In the past 24 hours, medical titles in all international media have been dealing with the case of 65-year-old Annegret Raunigk, a Berlin teacher who, a few days ago, gave birth to quadruplets with IVF. A mother of 13 other children already (the oldest of whom is 44), Raunigk has 7 more grandchildren as she prepares to retire.
This is not the first time that the name Raunigk has dominated the medical headlines. Ten years ago, the 55-year-old teacher was back in the spotlight when she brought a baby girl to the world – whose today’s desire to “have a baby brother” led her mother to travel to Ukraine to undergo IVF with egg donation, since the legal framework governing the process in Germany does not allow this when the mother is at such an advanced age. It is worth noting that her doctor tried to persuade her to keep only two or three of the four embryos fertilized, but she refused. “It is true that I was not planning to have four children. But I usually act spontaneously and the kids help me stay young,” was her candid – and rather selfish – explanation for the decision she made.

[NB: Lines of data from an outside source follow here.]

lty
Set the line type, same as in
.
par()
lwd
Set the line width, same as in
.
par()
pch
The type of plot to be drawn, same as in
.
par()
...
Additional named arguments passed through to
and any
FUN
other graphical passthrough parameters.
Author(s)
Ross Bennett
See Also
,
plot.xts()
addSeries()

Unofficially, Raunigk is the oldest mother of four in the world, to the dismay of RTL, which has reserved exclusive rights to the coverage of the story since its previous pregnancy. But the relevant “record” is rather a negative sign if one looks at the objective, biological ability of a woman to fulfill her maternal role at such an advanced age.
When Raunigk crosses the threshold of 70, her four children will start school…
In this reflection, but also in medical issues raised in such cases, legislation in most European countries responds by setting an age limit for IVF – in our country it is 50 years. The legislator also imposes restrictions on how many embryos can be transferred. In Greece, women over 40 can receive up to four embryos of their own eggs and up to two embryos if they come from egg donation. In other European countries, both the age and the number of embryos transferred are even stricter, to avoid multiple pregnancies and pregnancies at a very advanced age.